Buffer capacity refers to the ability of a buffer to resist changes in pH. A buffer with a higher buffer capacity will be able to resist a more significant change in pH upon the addition of an acid or base. In this case, Buffer A has more moles of the buffering species, formic acid and sodium formate, than Buffer B, meaning that it has a greater buffer capacity.

We need to calculate the change in the moles of formic acid and sodium formate upon the addition of HCl. HCl will react with sodium formate to convert it to formic acid. The amount of HCl added is 1.0 mL x 1.00 M = 0.001 mol. Buffer A: Initial moles of formic acid: 1 mol Initial moles of sodium formate: 1 mol Moles of formic acid after HCl addition: 1 + 0.001 = 1.001 mol Moles of sodium formate after HCl addition: 1 - 0.001 = 0.999 mol Buffer B: Initial moles of formic acid: 0.010 mol Initial moles of sodium formate: 0.010 mol Moles of formic acid after HCl addition: 0.010 + 0.001 = 0.011 mol Moles of sodium formate after HCl addition: 0.010 - 0.001 = 0.009 mol Now, we can use the Henderson-Hasselbalch equation to calculate the new pH for each buffer: Buffer A: \(pH = 3.75 + \log{\frac{0.999}{1.001}} \approx 3.75\) Buffer B: \(pH = 3.75 + \log{\frac{0.009}{0.011}} \approx 3.68\) The change in pH for each buffer is: Buffer A: \(∆pH \approx 0\) Buffer B: \(∆pH \approx -0.07\)

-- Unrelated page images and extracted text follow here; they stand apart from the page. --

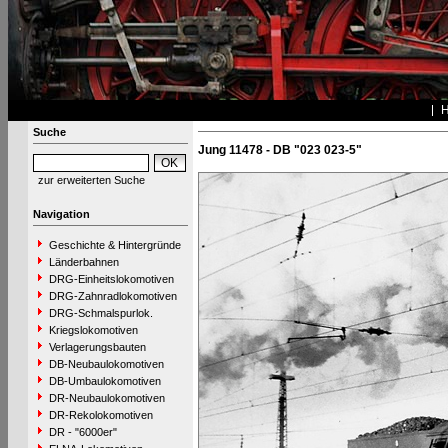
Suche
Jung 11478 - DB "023 023-5"
zur erweiterten Suche
Navigation
Geschichte & Hintergründe
Länderbahnen
DRG-Einheitslokomotiven
DRG-Zahnradlokomotiven
DRG-Schmalspurlok.
Kriegslokomotiven
Verlagerungsbauten
DB-Neubaulokomotiven
DB-Umbaulokomotiven
DR-Neubaulokomotiven
DR-Rekolokomotiven
DR - "6000er"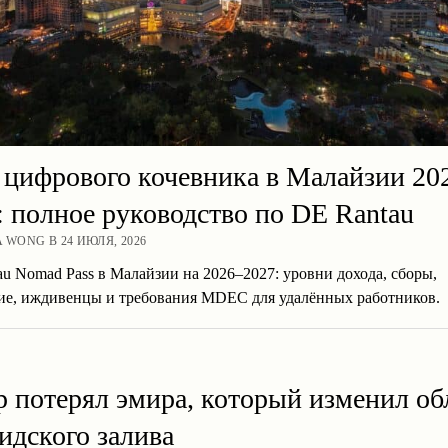
 цифрового кочевника в Малайзии 20
: полное руководство по DE Rantau
A WONG В 24 ИЮЛЯ, 2026
u Nomad Pass в Малайзии на 2026–2027: уровни дохода, сборы,
ие, иждивенцы и требования MDEC для удалённых работников.
р потерял эмира, который изменил об
идского залива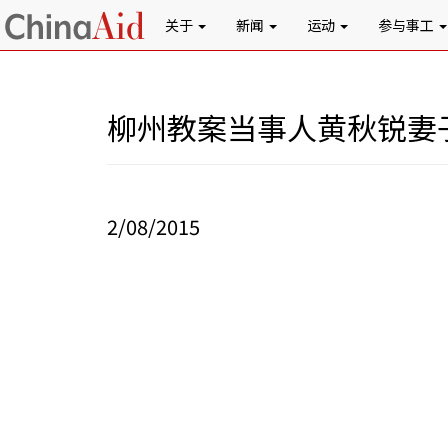
关于
新闻
运动
参与事工
柳州教案当事人黄秋锐妻
2/08/2015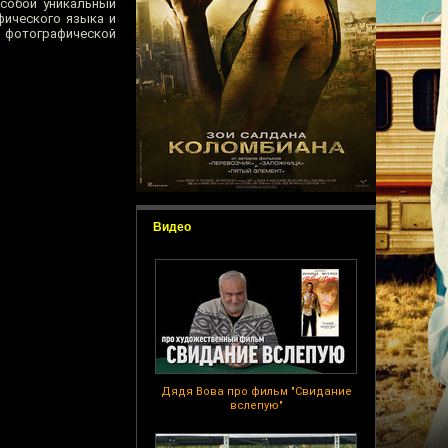
 собой уникальный
фического языка и
 фотографической
Видео
Дядя Вова про фильм "Свидание
вслепую"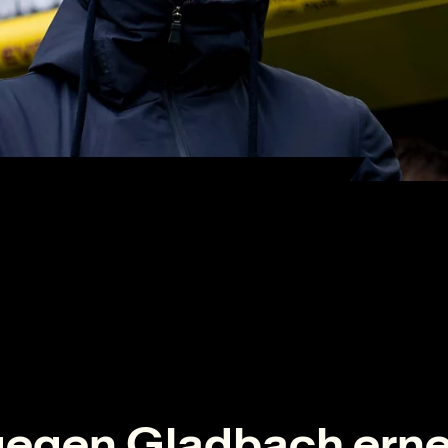
 gegen Gladbach ern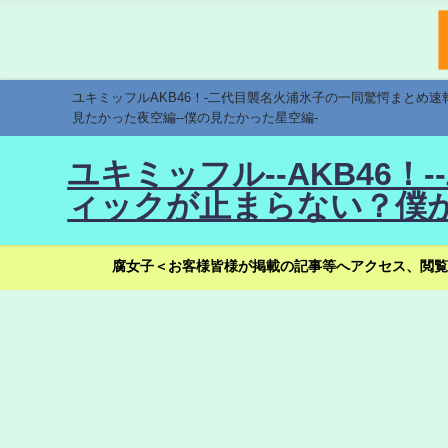
ユキミッフルAKB46！-二代目襲名火浦氷子の一同驚愕まとめ
見たかった夜空編--僕の見たかった星空編-
ユキミッフル--AKB46
ィックが止まらない？僕が
腐女子＜お客様皆様が掲載の記事等へアクセス、閲覧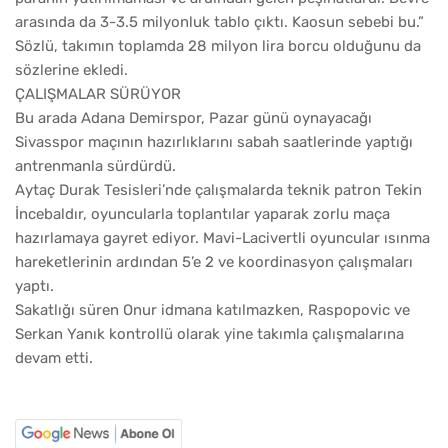
arasında da 3-3.5 milyonluk tablo çıktı. Kaosun sebebi bu.”
Sözlü, takımın toplamda 28 milyon lira borcu olduğunu da
sözlerine ekledi.
ÇALIŞMALAR SÜRÜYOR
Bu arada Adana Demirspor, Pazar günü oynayacağı
Sivasspor maçının hazırlıklarını sabah saatlerinde yaptığı
antrenmanla sürdürdü.
Aytaç Durak Tesisleri’nde çalışmalarda teknik patron Tekin
İncebaldır, oyuncularla toplantılar yaparak zorlu maça
hazırlamaya gayret ediyor. Mavi-Lacivertli oyuncular ısınma
hareketlerinin ardından 5’e 2 ve koordinasyon çalışmaları
yaptı.
Sakatlığı süren Onur idmana katılmazken, Raspopovic ve
Serkan Yanık kontrollü olarak yine takımla çalışmalarına
devam etti.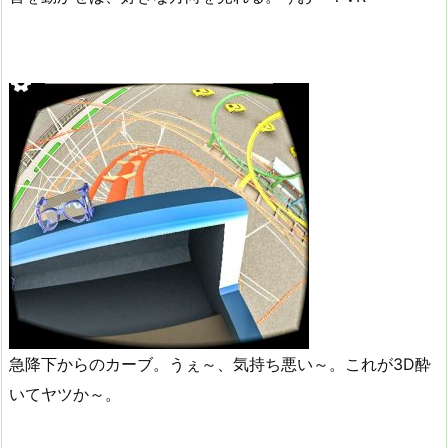
急降下からのカーブ。うぇ～、気持ち悪い～。これが3D酔
いてヤツか～。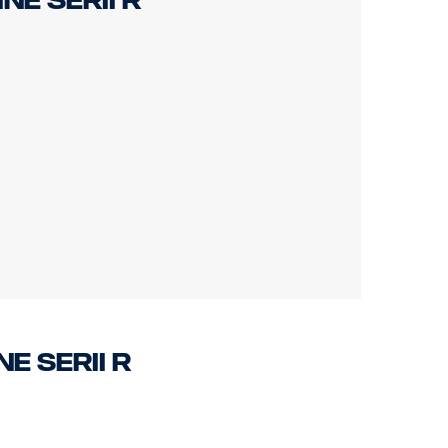
ne serii R
e serii R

Similar to Step 3, we'll first calculate the change in the moles of formic acid and sodium formate. The amount of HCl added is 10 mL x 1.00 M = 0.010 mol. Buffer A: Initial moles of formic acid: 1.00 mol Initial moles of sodium formate: 1.00 mol Moles of formic acid after HCl addition: 1.00 + 0.010 = 1.010 mol Moles of sodium formate after HCl addition: 1.00 - 0.010 = 0.990 mol Buffer B: Initial moles of formic acid: 0.010 mol Initial moles of sodium formate: 0.010 mol Moles of formic acid after HCl addition: 0.010 + 0.010 = 0.020 mol Moles of sodium formate after HCl addition: 0.010 - 0.010 = 0 mol (all sodium formate has reacted) Now, we can use the Henderson-Hasselbalch equation to calculate the new pH for each buffer: Buffer A: \(pH = 3.75 + \log{\frac{0.990}{1.010}} \approx 3.74\) Buffer B: Cannot use the Henderson-Hasselbalch equation since there are no moles of sodium formate left. The solution is now predominantly formic acid, and the pH drops significantly. The change in pH for each buffer is: Buffer A: \(∆pH \approx -0.01\) Buffer B: \(∆pH \approx -0.75\) (estimate, since the exact value cannot be determined with the Henderson-Hasselbalch equation) In conclusion, (a) the pH of both buffers is 3.75 initially, (b) Buffer A has the greater buffer capacity, and the change in pH upon the addition of HCl is smaller for Buffer A compared to Buffer B in both cases of adding (c) 1 mL and (d) 10 mL of 1 M HCl.